Most group trips are planned in a Frankenstein stack: itinerary in Google Docs, dates in a WhatsApp poll, expenses in Splitwise, bookings in eight different browser tabs. Here's the honest landscape in 2026.
What the categories look like
Itinerary builders — Wanderlog, TripIt, Google Travel. Great for solo or couple trips. Get clunky the moment six people need to edit at once.
Expense splitters — Splitwise is the default. Solid for the math, weak for the context (which trip was this? who was actually in?).
Generic collab tools — Notion, Google Docs, Trello. Maximum flexibility, zero opinionation. You'll spend 20 minutes setting up the doc before anyone plans anything.
Booking aggregators — Booking, MakeMyTrip, Skyscanner.

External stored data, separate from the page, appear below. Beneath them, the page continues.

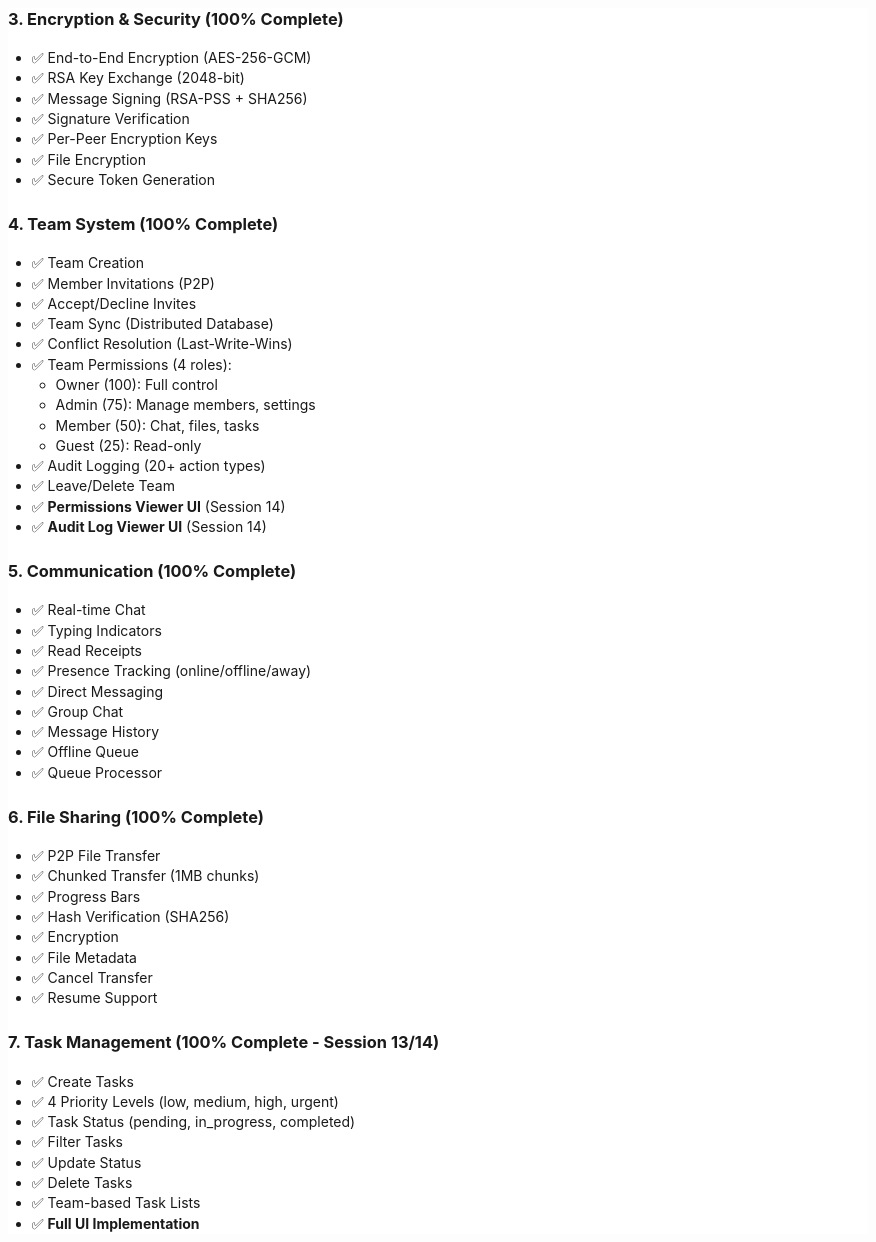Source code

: ### **3. Encryption & Security (100% Complete)**
- ✅ End-to-End Encryption (AES-256-GCM)
- ✅ RSA Key Exchange (2048-bit)
- ✅ Message Signing (RSA-PSS + SHA256)
- ✅ Signature Verification
- ✅ Per-Peer Encryption Keys
- ✅ File Encryption
- ✅ Secure Token Generation

### **4. Team System (100% Complete)**
- ✅ Team Creation
- ✅ Member Invitations (P2P)
- ✅ Accept/Decline Invites
- ✅ Team Sync (Distributed Database)
- ✅ Conflict Resolution (Last-Write-Wins)
- ✅ Team Permissions (4 roles):
  - Owner (100): Full control
  - Admin (75): Manage members, settings
  - Member (50): Chat, files, tasks
  - Guest (25): Read-only
- ✅ Audit Logging (20+ action types)
- ✅ Leave/Delete Team
- ✅ **Permissions Viewer UI** (Session 14)
- ✅ **Audit Log Viewer UI** (Session 14)

### **5. Communication (100% Complete)**
- ✅ Real-time Chat
- ✅ Typing Indicators
- ✅ Read Receipts
- ✅ Presence Tracking (online/offline/away)
- ✅ Direct Messaging
- ✅ Group Chat
- ✅ Message History
- ✅ Offline Queue
- ✅ Queue Processor

### **6. File Sharing (100% Complete)**
- ✅ P2P File Transfer
- ✅ Chunked Transfer (1MB chunks)
- ✅ Progress Bars
- ✅ Hash Verification (SHA256)
- ✅ Encryption
- ✅ File Metadata
- ✅ Cancel Transfer
- ✅ Resume Support

### **7. Task Management (100% Complete - Session 13/14)**
- ✅ Create Tasks
- ✅ 4 Priority Levels (low, medium, high, urgent)
- ✅ Task Status (pending, in_progress, completed)
- ✅ Filter Tasks
- ✅ Update Status
- ✅ Delete Tasks
- ✅ Team-based Task Lists
- ✅ **Full UI Implementation**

Built for individual purchases, not group sign-off.
What's missing in the stack
Four gaps no popular tool closes well:
- Live group decisions — polling dates or destinations across a 6-person chat is brutal.
- One itinerary, many edits — real-time co-editing without overwrites.
- Bookings + expenses in one ledger — today's flight booking is tomorrow's settle-up.
- An AI that drafts, not dictates — group trips need AI that listens to the room and proposes.
How to pick
- Trip under 4 people, simple itinerary → Google Docs + Splitwise is fine.
- 4–8 people, multi-city → upgrade to a collaborative planner with built-in polling and split tracking.
- Recurring group (annual trips, college reunion, family) → invest in a single source of truth so each new trip starts from the last one's template.
The "right" stack is whichever one your group will actually open on day three of the trip — not the one with the prettiest landing page.